Tekla ci racconta il suo singolo A volte capita

“A volte capita” è un brano che affonda le radici nella vita quotidiana, esplorando la delicatezza e la complessità delle relazioni umane. Tekla ci regala un’opera d’arte sonora che ci invita a riflettere sulla fugacità della bellezza e sull’unicità di ogni istante, dimostrando che, a volte, è proprio nell’effimero che troviamo la vera essenza della vita. 

Ciao Tekla, benvenuta. Cominciamo con il significato dietro il nuovo singolo “A volte capita”. Puoi raccontarci di più sulla sua ispirazione e sul messaggio che vuoi trasmettere?

A volte capita è nata alle Canarie ed è terminata a Bologna.

E’ stata ispirata da una frequentazione che ha portato con sè tantissimi episodi di riflessione.

Spesso quando iniziamo una relazione o semplicemente passiamo tempo con qualcuno in qualche modo idealizziamo e fantastichiamo sulla direzione da intraprendere.

A volte capita, come il titolo stesso invita, vuole fare riflettere su quanto casuale e spesso non finalizzato a ciò che speriamo o ci aspettiamo, siano gli incontri.

La canzone sembra raccontare di contraddizioni e complessità nelle relazioni, ma allo stesso tempo di una connessione speciale. Come hai trovato l’ispirazione per esplorare questo tema nella tua musica?

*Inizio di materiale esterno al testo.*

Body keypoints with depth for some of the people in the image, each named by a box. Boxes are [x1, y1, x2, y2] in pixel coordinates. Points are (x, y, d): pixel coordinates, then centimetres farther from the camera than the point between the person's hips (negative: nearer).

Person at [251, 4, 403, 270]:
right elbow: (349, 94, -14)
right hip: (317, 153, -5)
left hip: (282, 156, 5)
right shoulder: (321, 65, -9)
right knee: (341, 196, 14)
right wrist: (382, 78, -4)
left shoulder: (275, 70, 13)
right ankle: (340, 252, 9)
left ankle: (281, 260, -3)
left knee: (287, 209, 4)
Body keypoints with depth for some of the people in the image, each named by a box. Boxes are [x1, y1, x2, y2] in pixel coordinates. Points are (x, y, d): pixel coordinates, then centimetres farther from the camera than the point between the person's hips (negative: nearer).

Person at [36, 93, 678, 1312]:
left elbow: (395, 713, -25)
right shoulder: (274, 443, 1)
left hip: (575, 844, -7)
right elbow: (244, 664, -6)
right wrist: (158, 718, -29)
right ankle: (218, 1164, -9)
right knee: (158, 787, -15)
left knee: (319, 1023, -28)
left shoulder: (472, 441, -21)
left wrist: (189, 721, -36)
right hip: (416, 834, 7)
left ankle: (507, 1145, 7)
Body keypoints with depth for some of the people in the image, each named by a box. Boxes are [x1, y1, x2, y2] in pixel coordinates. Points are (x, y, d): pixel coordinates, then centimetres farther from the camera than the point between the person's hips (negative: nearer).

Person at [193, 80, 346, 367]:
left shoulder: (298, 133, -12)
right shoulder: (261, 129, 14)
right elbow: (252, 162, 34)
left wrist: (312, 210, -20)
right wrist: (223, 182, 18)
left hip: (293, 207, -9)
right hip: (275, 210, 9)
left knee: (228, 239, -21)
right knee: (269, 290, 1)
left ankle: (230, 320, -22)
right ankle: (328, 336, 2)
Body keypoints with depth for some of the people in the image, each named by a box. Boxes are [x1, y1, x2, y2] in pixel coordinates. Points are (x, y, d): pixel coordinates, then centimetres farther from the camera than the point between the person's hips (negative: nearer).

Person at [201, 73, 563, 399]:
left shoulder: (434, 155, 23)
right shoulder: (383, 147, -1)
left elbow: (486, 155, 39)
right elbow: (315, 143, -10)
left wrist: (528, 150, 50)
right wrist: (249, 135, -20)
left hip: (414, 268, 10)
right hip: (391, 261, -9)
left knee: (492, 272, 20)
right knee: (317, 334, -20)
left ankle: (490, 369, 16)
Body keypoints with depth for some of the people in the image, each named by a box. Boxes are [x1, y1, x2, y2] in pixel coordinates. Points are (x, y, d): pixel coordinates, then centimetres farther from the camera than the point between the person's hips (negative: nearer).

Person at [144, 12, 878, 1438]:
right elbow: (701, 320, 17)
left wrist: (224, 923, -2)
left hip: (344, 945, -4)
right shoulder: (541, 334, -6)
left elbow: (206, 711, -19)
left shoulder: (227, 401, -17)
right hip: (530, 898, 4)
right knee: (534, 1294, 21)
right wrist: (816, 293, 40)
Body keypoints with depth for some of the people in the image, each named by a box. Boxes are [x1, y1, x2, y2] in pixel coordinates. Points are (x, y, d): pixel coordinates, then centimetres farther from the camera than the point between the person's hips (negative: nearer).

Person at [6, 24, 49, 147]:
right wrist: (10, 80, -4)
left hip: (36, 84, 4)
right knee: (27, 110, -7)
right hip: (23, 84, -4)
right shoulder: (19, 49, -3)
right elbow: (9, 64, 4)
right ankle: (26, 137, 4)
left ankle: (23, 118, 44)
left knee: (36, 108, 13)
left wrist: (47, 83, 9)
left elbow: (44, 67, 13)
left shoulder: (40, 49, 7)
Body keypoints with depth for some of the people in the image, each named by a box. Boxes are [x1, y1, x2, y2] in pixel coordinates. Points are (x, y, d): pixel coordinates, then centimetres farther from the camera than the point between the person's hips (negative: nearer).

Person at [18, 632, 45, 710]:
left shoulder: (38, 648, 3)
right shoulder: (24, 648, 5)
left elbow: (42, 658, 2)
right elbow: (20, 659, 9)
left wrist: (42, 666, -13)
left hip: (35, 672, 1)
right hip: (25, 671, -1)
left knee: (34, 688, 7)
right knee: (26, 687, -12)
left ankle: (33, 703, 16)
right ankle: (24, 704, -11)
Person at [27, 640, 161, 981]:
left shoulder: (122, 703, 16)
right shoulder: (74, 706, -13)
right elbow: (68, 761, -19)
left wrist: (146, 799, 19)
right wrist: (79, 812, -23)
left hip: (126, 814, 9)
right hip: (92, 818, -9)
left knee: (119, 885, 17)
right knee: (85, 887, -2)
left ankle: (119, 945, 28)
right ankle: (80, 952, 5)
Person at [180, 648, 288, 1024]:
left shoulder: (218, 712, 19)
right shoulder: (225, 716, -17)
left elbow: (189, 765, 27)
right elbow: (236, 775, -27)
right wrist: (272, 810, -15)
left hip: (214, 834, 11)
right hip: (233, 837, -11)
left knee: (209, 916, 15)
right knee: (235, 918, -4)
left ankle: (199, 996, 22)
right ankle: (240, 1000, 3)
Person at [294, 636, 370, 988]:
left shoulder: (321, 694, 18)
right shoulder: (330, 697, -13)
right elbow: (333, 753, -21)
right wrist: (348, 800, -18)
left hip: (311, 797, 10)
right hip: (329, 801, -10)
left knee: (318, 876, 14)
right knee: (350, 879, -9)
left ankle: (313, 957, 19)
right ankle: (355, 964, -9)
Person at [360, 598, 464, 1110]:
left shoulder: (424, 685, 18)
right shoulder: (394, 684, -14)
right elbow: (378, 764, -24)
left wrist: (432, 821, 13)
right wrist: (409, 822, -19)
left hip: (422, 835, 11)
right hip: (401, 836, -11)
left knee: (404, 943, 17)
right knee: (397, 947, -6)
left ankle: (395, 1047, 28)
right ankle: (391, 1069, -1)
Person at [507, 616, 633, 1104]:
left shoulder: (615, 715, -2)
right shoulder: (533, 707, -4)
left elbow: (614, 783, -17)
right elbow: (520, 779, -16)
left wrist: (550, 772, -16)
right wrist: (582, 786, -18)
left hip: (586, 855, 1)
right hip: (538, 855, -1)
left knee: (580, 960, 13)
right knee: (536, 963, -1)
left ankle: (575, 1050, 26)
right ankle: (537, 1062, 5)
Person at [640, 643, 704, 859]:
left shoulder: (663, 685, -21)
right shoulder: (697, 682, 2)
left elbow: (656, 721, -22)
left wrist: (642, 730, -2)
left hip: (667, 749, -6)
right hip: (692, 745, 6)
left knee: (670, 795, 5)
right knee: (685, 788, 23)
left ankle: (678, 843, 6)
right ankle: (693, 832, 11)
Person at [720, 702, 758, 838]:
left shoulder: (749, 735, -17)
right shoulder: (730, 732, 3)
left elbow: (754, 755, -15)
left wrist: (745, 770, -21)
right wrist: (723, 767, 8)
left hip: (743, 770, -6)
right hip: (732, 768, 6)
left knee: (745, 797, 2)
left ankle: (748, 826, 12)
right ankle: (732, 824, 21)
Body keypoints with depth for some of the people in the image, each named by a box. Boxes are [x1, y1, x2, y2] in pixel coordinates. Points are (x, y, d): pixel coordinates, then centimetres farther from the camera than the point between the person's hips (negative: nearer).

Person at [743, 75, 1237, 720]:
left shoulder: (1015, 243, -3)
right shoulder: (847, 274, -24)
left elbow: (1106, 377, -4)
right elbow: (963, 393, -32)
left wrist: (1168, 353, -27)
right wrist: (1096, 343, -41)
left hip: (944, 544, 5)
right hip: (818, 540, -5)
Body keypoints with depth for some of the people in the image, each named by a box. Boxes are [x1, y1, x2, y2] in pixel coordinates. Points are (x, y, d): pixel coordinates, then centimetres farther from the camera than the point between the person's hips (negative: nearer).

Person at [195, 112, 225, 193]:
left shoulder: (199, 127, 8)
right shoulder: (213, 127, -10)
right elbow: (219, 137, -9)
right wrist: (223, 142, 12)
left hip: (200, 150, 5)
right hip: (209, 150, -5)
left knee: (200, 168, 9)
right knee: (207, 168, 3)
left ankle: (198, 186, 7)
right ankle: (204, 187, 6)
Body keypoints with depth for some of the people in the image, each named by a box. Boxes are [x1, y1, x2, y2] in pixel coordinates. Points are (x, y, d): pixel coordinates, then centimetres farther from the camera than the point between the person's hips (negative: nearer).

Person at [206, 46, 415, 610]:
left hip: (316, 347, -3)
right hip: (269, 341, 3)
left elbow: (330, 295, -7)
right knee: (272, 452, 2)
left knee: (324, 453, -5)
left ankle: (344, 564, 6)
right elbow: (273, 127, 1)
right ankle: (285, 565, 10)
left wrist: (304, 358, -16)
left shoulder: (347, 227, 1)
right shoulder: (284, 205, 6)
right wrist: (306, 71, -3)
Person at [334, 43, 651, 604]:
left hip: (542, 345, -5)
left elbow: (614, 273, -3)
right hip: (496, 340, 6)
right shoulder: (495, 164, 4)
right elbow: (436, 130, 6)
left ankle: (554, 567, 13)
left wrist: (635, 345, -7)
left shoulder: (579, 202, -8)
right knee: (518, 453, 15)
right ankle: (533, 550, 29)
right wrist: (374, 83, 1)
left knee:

Esatto si parla di quanto le connessioni siano speciali a prescindere dalla destinazione che esse hanno. I rapporti spesso sono fatti di interessi reciproci che siano fisici o psicologici ed emotivi.

Siamo talmente tanto abituati ad ottimizzare ogni cosa che anche gli incontri sembra debbano darci ciò che necessitiamo.

Nel momento in cui questo non accade si prova rabbia, senso di urgenza e sofferenza ma tutto questo la mattina appena aprivo la finestra della camera sull’oceano, diveniva un problema completamente superficiale ed i pensieri iniziavano a pesare meno.

La riflessione comporta sicuramente consapevolezze crude ma l’autoanalisi ti permette di avere più lucidità, su cosa davvero pretendiamo dai rapporti e quale invece è il loro scopo reale.

La scelta di utilizzare un ukulele come guida musicale è interessante. Cosa ti ha spinto a scegliere questo strumento in particolare per esprimere la storia di “A volte capita”?

L’ukulele penso che nel comune immaginario sia uno strumento che trasmette leggerezza ma non banalità, persistente ma non ripetitivo. Nonostante il giro di accordi non sia complesso credo funga come filastrocca e non sia ridondante. L’ho preferito rispetto alla chitarra per esprimere quel concetto magico che le relazioni ti lasciano quando non iniziano e nemmeno finiscono.

“A volte capita” è stato un lavoro di sartoria, unificando diverse poesie scritte di getto. Come hai affrontato questo processo creativo nel combinare queste diverse prospettive in un unico racconto?

Diciamo che erano tutte scritte su quel focus tendenzialmente, quindi non è stato particolarmente difficile. Certo qualche modifica c’è stata per rendere tutto molto più omogeneo e comprensibile ma di base credo sia stato anche di grande aiuto la supervisione di Dennis Giusti, un giovane autore bolognese con cui ho lavorato per diversi brani e con cui ho trovato sempre un’ottima armonia per la cura dei testi.

Infine, cosa ti auguri che gli ascoltatori portino con sé dopo aver ascoltato “A volte capita”?

Mi auguro che le persone che ascoltino a volte capita, possano godere di un sorriso a ripensare alle vecchie frequentazioni a prescindere su come siano terminate o come si siano evolute. Come se comprendessero che è una parte del percorso entrare in contatto con gli altri e coglierne la continua poesia della sincronicità.

Grazie per questo spazio dedicatomi, un grosso saluto.